# DishComm



## patmurphey (Dec 21, 2006)

What is DishComm?


----------



## dstrouth (Mar 21, 2007)

patmurphey said:


> What is DishComm?


DishComm will allow you to have one receiver that supports the technology to be plugged into a phone line, and other receivers(which also support DISHCOMM) that are not connected to a phone line will be able to get Caller ID information, and call into DishNetwork to report PPV movies through the electrical outlets. Its Like a wireless Phone jack built into the receiver.


----------



## Bill R (Dec 20, 2002)

DishComm uses the power line to enable receivers to communicate with each other. If you have your receiver on a surge protector or a UPS it may not be able to communicate with the other DishComm device.


----------



## patmurphey (Dec 21, 2006)

Thanks

Pat


----------



## JDGJr (Mar 1, 2007)

this is not intended as a means to share content, tho, correct?


----------



## Mike D-CO5 (Mar 12, 2003)

JDGJr said:


> this is not intended as a means to share content, tho, correct?


Not as I understand it, but it would be cool if it could be used for shared content. The problem I see is that everyone I know , me included ,keeps their dvrs on a surge protecter of some kind to protect it from electric strikes and power surges. Dish would have to come out with some kind of power strip or surge protecter that they approve of, that will still work over the power lines in the house in order to use dish comm and or share content.


----------



## James Long (Apr 17, 2003)

JDGJr said:


> this is not intended as a means to share content, tho, correct?


Just sharing the modem.


----------



## skyviewmark1 (Sep 28, 2006)

Are there any receivers out there yet besides the 622 with L4.01 that are Dish Comm compatible.. My 622 doesn't seem to find my 625 or 522 so they must not be compatible.


----------



## tnsprin (Mar 16, 2003)

skyviewmark1 said:


> Are there any receivers out there yet besides the 622 with L4.01 that are Dish Comm compatible.. My 622 doesn't seem to find my 625 or 522 so they must not be compatible.


No, but updates should be coming for all of them that have the hardware.


----------



## TheGrove (Jan 10, 2007)

James Long said:


> Just sharing the modem.


Or go the TiVo route and enable the Ethernet port and allow you to connect via broadband. I realize there may be other issues involved but it would be nice.


----------



## James Long (Apr 17, 2003)

TheGrove said:


> Or go the TiVo route and enable the Ethernet port and allow you to connect via broadband.
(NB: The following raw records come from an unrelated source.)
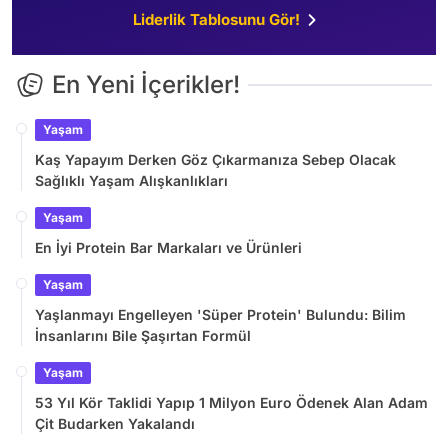
Liderlik Tablosunu Gör!
En Yeni İçerikler!
Yaşam
Kaş Yapayım Derken Göz Çıkarmanıza Sebep Olacak
Sağlıklı Yaşam Alışkanlıkları
Yaşam
En İyi Protein Bar Markaları ve Ürünleri
Yaşam
Yaşlanmayı Engelleyen 'Süper Protein' Bulundu: Bilim
İnsanlarını Bile Şaşırtan Formül
Yaşam
53 Yıl Kör Taklidi Yapıp 1 Milyon Euro Ödenek Alan Adam
Çit Budarken Yakalandı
I realize there may be other issues involved but it would be nice.


I'm sure that will be possible down the road ... the idea of letting a 622 share its videos with another 622 or a 211 on the same account securely via a home network is a good one. But not one that I would expect to see developed this year.


----------



## BobaBird (Mar 31, 2002)

tnsprin said:


> No, but updates should be coming for all of them that have the hardware.


Those being the 211/411 and presumably the 222 if we ever see it.

The 942 was to have been the first receiver to get it, but the newer receivers have newer hardware incompatible with that in the 942 so the upgrade was canceled before it was ever enabled.


----------



## sNEIRBO (Jul 23, 2006)

TheGrove said:


> Or go the TiVo route and enable the Ethernet port and allow you to connect via broadband. I realize there may be other issues involved but it would be nice.


Any chance that ethernet port can be used like the newly announced TiVo - Amazon download services? It would be nice to be able to download content to the DISH DVR, but then again, I've had that availability on my Xbox 360 for the past 5 months and have only used it twice . . .


----------



## tnsprin (Mar 16, 2003)

sNEIRBO said:


> Any chance that ethernet port can be used like the newly announced TiVo - Amazon download services? It would be nice to be able to download content to the DISH DVR, but then again, I've had that availability on my Xbox 360 for the past 5 months and have only used it twice . . .


See Discussion on DishOnline service.


----------



## James Long (Apr 17, 2003)

In other words ... E*'s working on it.


----------